### PROMPT
Word for word, restate the lines from the top of the records below through the line with "And passing it", both included, with no pictures in the result.

### INPUT FOR THIS TASK

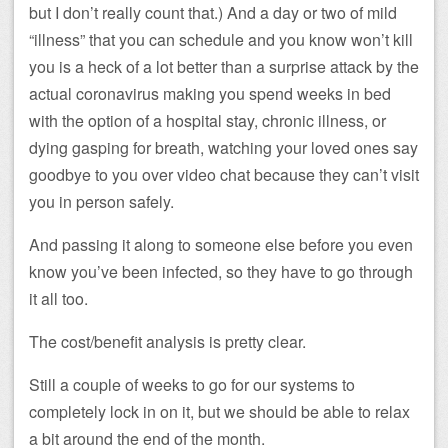
but I don’t really count that.) And a day or two of mild
“illness” that you can schedule and you know won’t kill
you is a heck of a lot better than a surprise attack by the
actual coronavirus making you spend weeks in bed
with the option of a hospital stay, chronic illness, or
dying gasping for breath, watching your loved ones say
goodbye to you over video chat because they can’t visit
you in person safely.
And passing it along to someone else before you even
know you’ve been infected, so they have to go through
it all too.
The cost/benefit analysis is pretty clear.
Still a couple of weeks to go for our systems to
completely lock in on it, but we should be able to relax
a bit around the end of the month.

### OUTPUT OF THE TASK
but I don’t really count that.) And a day or two of mild
“illness” that you can schedule and you know won’t kill
you is a heck of a lot better than a surprise attack by the
actual coronavirus making you spend weeks in bed
with the option of a hospital stay, chronic illness, or
dying gasping for breath, watching your loved ones say
goodbye to you over video chat because they can’t visit
you in person safely.
And passing it along to someone else before you even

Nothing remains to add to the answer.